There are reasons to believe they might soon be that big. I'm not saying it's close to a sure bet, but in the Netherlands and Norway they're already the top selling brand - I think any reasonable analysis has to admit the possibility that they might soon replicate that success in larger countries.
You need to check your data. Netherlands and Norway are markets where Tesla is failing extremely hard once competition showed up. They used to be one of the top selling brands, 1-2 years ago. Since then, their market share plummeted.
For Norway, in 2020, for all car sales, Model 3 is in the 6th place, and with 1-4th place occupied by BEV from "legacy" car companies [1]. Model S/X sales are basically gone. Their market share of EV went from over 30%, to well under 10% in just a year [2].
In Netherlands, their sales also plummeted. While model 3 is still best selling EV there [3], lead isn't wide, and they only have 13% of overall EV market, at mere ~2700 cars.
And this is HUGE drop from 2019. In 2019, they sold almost 30k cars [4]. Annualized that's over 80% drop.
In both the Netherlands and Norway that happened because there were limited-time incentives that ran out, so Tesla shipped disproportionate amounts of cars for the last few quarters when they were still available.
Both the "n% of new cars are Teslas" and the "instant n% drop in Tesla sales" news stories are red herrings. They were both artificially caused by where Tesla allocated their production.
The only signal you can extract from this data is basically that the demand for Teslas well exceeds the company's capability to manufacture them, as whichever country or region they allocate more of their production towards will see a corresponding sales spike. This is mildly positive, but given how long it takes to expand production, I still don't think you can justify the share price on this. Right now, if Tesla had much more cars available, they'd be able to sell them. However, by the time they have ramped up production to match the demand, competitors might have something that matches them.

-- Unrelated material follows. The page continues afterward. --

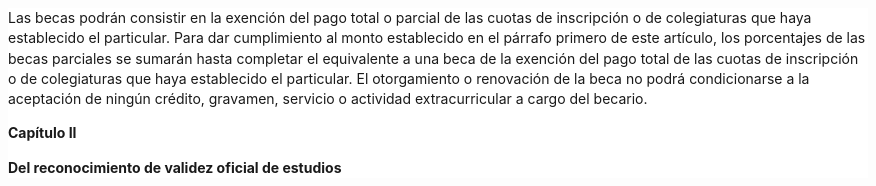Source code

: Las becas podrán consistir en la exención del pago total o parcial de las cuotas de inscripción o de colegiaturas que haya establecido el particular. Para dar cumplimiento al monto establecido en el párrafo primero de este artículo, los porcentajes de las becas parciales se sumarán hasta completar el equivalente a una beca de la exención del pago total de las cuotas de inscripción o de colegiaturas que haya establecido el particular. El otorgamiento o renovación de la beca no podrá condicionarse a la aceptación de ningún crédito, gravamen, servicio o actividad extracurricular a cargo del becario.

**Capítulo II**

**Del reconocimiento de validez oficial de estudios**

You’re contradicting yourself. First you say it’s because of initiatives and then it’s because of where Tesla allocates their production.
I fully agree that regulatory credits were big part of that growth and drop, in Netherlands. But the story that sticks to people is wrong one, that Tesla dominates Netherlands and demand for them is huge, and Tesla is posed to dominate all markets in the world. It was demand for free money from government. And while one can argue that other governments will have similar initiatives, that will allow Tesla to play this game for years, competition in EV space is growing, so they’re unlikely to get such a big piece of pie there.
There was no regulatory change in Norway. Tesla brand got pretty badly bruised, with lots of stories in Norway about subpar service. And, most importantly, real competition arrived, while their portfolio is aging (model 3 is 3 years old design, model y is model 3 with a lift kit, and model s/x are way way due for redesign).
But I do see your point, that this all can be attributed to Tesla being production constrained. Except, that Tesla keeps on dropping prices and offering initiatives to push more sales.
Why not push more cars to one of the wealthiest nation on earth (Norway), where EV are ridiculously competitive to ICE cars, due to taxes? Why instead keep on dropping prices, while company is pushing really hard to be profitable?
One (extreme) way of looking at it, is that it's a company that's enabling climate change, at a tiny scale (as they aren't really that big).
Regulatory credits, that are driving their profitability, is selling other car manufactures ability to produce gas-guzzling vehicles.